* Try it: Single out the lines of the material that contain "malarskie" and copy them.

* Extracted material:
********
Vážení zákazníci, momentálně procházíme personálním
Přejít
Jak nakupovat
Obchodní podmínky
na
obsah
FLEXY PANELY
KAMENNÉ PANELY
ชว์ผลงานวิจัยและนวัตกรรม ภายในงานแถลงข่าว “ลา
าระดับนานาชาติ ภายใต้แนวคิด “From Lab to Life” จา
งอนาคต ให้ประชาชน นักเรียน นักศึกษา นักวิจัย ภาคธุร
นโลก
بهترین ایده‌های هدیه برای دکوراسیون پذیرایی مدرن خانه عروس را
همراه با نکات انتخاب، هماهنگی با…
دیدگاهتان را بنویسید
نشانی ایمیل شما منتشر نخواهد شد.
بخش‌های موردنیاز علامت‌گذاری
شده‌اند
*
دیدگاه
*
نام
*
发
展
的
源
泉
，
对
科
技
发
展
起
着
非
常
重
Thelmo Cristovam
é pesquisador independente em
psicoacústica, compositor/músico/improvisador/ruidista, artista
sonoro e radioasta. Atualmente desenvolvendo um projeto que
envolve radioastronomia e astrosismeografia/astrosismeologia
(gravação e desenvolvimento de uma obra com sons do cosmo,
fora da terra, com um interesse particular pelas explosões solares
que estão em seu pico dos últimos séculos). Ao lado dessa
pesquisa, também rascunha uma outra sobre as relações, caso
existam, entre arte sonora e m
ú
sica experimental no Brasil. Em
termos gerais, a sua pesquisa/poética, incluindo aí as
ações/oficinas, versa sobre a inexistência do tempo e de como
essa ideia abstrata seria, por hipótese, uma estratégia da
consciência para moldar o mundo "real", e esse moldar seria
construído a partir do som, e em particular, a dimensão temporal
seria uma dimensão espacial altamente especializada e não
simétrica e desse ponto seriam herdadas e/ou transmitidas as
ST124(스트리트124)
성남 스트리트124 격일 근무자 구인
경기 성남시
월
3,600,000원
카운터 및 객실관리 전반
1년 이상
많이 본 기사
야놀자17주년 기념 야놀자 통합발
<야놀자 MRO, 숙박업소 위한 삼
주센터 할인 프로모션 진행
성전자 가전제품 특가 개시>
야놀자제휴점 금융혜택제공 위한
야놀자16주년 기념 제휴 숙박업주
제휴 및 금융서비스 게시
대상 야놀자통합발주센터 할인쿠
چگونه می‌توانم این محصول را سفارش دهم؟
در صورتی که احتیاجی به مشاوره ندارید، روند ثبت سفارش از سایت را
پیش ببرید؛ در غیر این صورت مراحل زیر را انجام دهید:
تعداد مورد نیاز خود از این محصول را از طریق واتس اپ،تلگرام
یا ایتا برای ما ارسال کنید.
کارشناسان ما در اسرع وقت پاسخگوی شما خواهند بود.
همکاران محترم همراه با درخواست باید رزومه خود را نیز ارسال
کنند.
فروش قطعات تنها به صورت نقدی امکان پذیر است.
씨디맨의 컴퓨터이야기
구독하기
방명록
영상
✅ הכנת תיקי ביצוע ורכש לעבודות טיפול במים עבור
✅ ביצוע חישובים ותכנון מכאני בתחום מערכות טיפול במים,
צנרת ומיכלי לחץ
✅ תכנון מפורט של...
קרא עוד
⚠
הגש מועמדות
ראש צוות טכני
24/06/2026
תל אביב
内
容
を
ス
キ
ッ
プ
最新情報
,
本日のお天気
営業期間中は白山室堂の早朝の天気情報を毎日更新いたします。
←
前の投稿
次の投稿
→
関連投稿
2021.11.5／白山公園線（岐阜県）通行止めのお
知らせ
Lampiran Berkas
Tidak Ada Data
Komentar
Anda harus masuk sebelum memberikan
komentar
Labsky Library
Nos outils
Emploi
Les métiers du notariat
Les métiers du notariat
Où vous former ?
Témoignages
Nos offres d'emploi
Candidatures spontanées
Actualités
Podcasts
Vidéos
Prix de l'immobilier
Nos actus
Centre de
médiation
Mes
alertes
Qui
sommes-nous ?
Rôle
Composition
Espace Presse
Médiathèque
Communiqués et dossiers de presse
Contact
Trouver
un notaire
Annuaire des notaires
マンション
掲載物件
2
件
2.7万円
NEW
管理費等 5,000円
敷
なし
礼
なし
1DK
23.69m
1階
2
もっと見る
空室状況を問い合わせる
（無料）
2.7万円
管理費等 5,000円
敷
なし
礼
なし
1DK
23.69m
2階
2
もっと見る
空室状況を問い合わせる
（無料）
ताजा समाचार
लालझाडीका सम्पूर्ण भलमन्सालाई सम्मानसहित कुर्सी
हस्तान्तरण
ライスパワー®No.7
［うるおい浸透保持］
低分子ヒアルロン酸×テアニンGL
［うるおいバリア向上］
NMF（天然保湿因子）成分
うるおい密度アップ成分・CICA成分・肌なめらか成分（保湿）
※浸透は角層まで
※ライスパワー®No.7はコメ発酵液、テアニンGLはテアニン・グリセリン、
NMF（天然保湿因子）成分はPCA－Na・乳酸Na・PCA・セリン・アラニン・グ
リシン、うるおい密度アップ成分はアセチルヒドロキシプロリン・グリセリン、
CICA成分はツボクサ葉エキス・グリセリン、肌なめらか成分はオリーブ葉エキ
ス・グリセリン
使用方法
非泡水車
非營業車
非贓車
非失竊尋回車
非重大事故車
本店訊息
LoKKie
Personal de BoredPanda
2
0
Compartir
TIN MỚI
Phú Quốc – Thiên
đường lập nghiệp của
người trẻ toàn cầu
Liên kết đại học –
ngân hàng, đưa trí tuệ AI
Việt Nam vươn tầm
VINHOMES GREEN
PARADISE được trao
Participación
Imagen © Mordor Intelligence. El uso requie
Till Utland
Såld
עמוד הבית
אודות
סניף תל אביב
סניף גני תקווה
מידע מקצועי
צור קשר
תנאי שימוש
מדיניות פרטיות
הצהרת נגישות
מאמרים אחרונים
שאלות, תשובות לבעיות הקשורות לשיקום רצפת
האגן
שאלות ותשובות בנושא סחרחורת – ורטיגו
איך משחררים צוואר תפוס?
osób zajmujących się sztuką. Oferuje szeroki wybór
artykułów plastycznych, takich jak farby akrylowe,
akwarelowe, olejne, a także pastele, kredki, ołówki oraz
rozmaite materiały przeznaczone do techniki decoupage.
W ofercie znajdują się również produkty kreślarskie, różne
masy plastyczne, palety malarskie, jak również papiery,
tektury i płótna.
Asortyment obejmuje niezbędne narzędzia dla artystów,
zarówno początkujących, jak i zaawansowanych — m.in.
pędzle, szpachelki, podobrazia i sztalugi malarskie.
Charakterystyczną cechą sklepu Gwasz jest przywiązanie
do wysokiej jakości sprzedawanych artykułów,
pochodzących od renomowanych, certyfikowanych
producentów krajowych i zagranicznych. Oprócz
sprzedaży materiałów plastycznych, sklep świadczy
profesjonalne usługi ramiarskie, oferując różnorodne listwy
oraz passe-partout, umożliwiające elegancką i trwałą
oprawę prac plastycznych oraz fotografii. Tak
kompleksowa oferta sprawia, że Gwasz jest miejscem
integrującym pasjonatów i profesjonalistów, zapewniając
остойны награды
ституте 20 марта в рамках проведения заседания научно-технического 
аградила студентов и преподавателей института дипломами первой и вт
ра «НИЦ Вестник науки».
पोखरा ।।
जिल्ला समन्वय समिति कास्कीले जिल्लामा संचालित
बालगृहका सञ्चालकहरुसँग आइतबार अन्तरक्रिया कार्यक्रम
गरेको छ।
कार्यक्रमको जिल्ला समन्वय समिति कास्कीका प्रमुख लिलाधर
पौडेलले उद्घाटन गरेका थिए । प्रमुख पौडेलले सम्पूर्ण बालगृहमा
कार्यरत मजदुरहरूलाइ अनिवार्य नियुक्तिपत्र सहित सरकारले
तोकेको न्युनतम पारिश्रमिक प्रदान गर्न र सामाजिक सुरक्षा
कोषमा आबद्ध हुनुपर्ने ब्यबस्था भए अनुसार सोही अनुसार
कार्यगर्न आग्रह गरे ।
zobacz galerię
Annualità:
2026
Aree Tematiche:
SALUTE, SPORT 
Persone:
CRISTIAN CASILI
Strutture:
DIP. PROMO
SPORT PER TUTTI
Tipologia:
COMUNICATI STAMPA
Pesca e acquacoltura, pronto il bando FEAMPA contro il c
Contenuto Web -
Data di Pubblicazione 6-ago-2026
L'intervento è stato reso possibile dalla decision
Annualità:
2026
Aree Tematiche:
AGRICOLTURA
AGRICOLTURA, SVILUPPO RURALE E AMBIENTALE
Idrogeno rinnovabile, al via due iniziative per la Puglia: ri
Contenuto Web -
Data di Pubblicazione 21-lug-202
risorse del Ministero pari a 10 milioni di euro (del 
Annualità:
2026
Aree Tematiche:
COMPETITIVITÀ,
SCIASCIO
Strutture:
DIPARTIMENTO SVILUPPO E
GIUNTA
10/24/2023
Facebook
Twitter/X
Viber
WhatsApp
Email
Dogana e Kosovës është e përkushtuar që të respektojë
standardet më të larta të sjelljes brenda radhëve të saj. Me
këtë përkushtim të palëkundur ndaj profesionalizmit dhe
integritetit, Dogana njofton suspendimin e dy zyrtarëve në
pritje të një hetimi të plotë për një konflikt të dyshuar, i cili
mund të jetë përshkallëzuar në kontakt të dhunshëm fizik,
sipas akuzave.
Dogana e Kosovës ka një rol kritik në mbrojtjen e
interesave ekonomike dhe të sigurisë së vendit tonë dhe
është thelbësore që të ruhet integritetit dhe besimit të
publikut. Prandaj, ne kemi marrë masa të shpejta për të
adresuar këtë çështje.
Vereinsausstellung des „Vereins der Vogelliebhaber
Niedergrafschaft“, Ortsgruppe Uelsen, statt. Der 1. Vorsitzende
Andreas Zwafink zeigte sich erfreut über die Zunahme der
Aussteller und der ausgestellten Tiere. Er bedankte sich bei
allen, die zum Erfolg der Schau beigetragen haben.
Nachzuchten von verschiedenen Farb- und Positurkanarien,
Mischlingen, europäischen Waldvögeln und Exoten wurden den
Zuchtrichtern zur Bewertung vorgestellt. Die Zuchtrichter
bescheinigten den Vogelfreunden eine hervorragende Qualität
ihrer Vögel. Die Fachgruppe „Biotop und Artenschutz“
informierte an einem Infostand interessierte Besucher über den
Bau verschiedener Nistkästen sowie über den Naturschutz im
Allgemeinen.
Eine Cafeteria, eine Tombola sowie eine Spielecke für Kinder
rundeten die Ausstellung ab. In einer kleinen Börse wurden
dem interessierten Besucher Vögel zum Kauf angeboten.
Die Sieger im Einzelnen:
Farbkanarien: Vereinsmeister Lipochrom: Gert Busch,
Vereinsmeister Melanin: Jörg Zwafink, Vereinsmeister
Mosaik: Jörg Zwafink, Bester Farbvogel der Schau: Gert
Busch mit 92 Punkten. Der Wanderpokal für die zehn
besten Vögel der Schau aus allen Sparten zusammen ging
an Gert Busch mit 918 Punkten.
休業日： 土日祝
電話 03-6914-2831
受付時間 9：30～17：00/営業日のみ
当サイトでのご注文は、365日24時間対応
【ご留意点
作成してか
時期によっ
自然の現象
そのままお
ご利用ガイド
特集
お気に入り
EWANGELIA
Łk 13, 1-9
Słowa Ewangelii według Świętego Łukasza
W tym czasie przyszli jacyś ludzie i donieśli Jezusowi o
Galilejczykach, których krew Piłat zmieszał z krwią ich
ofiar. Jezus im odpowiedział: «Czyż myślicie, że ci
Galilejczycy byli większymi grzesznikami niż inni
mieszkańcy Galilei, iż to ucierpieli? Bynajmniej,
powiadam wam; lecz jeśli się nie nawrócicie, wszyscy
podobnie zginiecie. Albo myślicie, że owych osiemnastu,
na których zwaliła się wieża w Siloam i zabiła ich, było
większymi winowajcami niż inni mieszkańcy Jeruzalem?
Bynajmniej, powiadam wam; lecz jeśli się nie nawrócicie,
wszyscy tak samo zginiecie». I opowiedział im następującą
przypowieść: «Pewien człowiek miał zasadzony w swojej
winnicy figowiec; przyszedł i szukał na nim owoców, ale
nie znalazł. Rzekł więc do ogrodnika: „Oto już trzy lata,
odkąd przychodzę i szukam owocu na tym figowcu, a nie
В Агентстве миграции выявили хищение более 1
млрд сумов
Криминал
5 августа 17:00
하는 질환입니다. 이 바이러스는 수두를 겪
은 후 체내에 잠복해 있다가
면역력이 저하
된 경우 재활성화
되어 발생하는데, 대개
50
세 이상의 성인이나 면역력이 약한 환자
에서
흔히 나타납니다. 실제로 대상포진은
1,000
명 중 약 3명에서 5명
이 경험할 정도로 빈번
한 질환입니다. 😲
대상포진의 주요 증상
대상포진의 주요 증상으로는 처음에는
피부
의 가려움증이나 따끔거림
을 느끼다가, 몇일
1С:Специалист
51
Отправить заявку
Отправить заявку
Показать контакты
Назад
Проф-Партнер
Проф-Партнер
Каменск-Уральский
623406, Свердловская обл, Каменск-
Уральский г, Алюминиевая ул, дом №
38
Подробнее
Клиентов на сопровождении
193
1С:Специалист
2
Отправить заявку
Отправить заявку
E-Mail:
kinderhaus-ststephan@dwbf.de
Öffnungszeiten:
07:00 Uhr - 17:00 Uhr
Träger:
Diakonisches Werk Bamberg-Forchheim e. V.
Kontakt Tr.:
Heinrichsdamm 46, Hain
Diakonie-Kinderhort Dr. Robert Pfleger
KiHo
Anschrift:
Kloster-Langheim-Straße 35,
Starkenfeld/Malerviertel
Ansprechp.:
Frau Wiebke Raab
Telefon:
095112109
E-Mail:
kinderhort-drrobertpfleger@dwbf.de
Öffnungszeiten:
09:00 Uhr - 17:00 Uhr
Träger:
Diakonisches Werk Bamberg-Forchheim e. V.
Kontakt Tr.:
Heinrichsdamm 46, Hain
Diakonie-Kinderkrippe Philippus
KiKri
********
* Answer to this exercise:
masy plastyczne, palety malarskie, jak również papiery,
pędzle, szpachelki, podobrazia i sztalugi malarskie.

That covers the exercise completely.